Alors, quel est l’intérêt d’un nouveau renflouement ? Il s’agit, en fait, de voler au secours des détenteurs d’obligations étrangers et d’accorder un sursis aux banques. Jean-Claude Trichet, le président de la BCE - un bureaucrate non élu - a imposé sa volonté à Angela Merkel, la personnalité politique la plus puissante d’Europe. En 2015, la Grèce se mettra en défaut de paiement, mais sa dette sera détenue pour l’essentiel par des créanciers publics, à savoir l’UE, la BCE et le FMI. Quand arrivera ce moment, les banques se seront désengagées et le fardeau retombera sur les contribuables européens. Quant à la Grèce, elle aura été broyée par l’austérité, avec un taux de chômage officiel d’environ 15 %. Lorsque l’UE effacera la dette d’Athènes, comme elle devra le faire immanquablement, elle demandera des contreparties exorbitantes, allant peut-être même jusqu’à exercer ouvertement des pressions pour que la Grèce quitte la zone euro.

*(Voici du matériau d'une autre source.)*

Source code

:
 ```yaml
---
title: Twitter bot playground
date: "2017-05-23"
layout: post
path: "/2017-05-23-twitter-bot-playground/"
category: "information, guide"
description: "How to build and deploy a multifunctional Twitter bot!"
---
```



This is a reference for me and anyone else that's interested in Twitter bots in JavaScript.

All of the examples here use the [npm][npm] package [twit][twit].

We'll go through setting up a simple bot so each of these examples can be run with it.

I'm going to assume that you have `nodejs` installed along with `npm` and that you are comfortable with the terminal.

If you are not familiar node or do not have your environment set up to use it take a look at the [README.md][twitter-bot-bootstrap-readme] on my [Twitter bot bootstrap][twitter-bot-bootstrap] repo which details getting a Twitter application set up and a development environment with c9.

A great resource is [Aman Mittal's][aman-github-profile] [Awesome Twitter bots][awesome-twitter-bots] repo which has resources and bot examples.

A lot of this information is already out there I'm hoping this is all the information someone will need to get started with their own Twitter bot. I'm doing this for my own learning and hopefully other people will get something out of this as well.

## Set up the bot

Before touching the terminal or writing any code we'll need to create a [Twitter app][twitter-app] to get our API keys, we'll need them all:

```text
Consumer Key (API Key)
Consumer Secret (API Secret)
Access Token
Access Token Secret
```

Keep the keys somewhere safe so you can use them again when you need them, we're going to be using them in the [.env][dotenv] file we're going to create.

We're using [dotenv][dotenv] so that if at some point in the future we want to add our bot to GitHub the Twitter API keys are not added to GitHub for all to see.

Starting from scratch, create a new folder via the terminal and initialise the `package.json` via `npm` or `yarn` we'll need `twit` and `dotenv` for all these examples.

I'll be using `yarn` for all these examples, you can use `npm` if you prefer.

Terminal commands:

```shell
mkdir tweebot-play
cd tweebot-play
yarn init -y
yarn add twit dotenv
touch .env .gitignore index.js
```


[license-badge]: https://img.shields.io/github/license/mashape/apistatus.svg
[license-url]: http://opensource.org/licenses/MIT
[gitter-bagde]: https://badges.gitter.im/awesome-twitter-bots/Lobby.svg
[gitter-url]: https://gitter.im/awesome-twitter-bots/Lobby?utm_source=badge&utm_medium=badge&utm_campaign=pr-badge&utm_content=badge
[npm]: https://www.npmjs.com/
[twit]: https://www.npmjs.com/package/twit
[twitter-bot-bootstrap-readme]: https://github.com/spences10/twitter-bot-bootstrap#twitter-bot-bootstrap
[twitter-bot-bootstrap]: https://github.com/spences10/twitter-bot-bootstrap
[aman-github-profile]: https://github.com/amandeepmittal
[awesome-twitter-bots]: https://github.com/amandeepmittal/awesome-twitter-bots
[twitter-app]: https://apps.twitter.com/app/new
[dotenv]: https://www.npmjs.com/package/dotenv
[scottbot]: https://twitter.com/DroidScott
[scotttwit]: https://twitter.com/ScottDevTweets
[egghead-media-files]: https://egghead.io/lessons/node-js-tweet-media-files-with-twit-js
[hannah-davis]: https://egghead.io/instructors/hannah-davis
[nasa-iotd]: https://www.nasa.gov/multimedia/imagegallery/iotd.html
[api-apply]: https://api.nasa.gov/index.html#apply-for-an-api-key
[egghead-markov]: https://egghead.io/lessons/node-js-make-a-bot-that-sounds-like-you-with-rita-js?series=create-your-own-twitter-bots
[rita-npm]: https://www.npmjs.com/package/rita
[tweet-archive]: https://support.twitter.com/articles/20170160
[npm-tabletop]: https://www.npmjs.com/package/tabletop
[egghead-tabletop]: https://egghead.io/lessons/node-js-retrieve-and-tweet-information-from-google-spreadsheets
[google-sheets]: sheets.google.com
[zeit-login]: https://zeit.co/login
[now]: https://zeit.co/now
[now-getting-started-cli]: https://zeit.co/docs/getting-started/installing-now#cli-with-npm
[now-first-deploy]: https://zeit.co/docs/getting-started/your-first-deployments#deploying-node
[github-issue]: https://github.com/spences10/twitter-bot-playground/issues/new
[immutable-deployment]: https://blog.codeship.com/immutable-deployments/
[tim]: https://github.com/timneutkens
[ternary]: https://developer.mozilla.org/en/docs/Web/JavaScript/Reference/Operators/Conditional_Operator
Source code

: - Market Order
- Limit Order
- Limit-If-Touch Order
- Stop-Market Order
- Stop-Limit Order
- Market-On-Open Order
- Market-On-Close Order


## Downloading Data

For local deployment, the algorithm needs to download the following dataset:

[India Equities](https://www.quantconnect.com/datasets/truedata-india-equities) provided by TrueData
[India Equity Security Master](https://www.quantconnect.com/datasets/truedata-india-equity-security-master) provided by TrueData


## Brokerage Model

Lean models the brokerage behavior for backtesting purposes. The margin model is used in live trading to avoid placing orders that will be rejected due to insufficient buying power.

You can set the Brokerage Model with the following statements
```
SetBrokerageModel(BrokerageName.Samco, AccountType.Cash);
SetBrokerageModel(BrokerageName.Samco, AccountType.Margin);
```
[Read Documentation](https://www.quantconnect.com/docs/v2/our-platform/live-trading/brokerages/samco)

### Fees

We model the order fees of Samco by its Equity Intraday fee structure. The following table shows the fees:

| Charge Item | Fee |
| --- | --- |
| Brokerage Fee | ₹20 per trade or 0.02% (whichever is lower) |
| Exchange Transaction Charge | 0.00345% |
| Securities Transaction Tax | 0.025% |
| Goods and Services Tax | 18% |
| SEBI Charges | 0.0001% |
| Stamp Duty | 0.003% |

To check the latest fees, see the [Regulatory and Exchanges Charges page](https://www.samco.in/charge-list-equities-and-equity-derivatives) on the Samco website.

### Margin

Malheureusement pour la troïka, cette fois-ci, les citoyens grecs ont compris à quel point ce qui leur est proposé est mauvais pour eux. Ils sont également en colère contre leur classe politique. Et ils sont furieux d’être calomniés : après tout, ils font de plus longues journées de travail que la plupart des autres Européens et, en tant que salariés [imposés à la source], ne sont pas en mesure d’échapper à l’impôt. Le Rubicon a été franchi il y a quelques semaines, semble-t-il, quand le pays a ouvertement envisagé l’option du défaut de paiement et de la sortie de l’euro.
Si cela se concrétise, ce sera un coup dur pour l’économie grecque. Mais les Grecs sont prêts à faire des sacrifices s’ils aperçoivent le chemin vers le redressement, un redressement que la politique de l’Union européenne leur refuse.
Une formation politique qui promettrait la mise en œuvre du défaut de paiement et de l’abandon de l’euro, d’une manière démocratique et respectueuse de la souveraineté nationale, en faisant passer le peuple avant les banques, remporterait la mise.
Quant à l’Union européenne, elle devrait faire face aux conséquences qu’aurait une telle décision pour les banques et pour l’UEM. Avec, espérons-le, quelqu’un d’autre que M. Trichet aux commandes.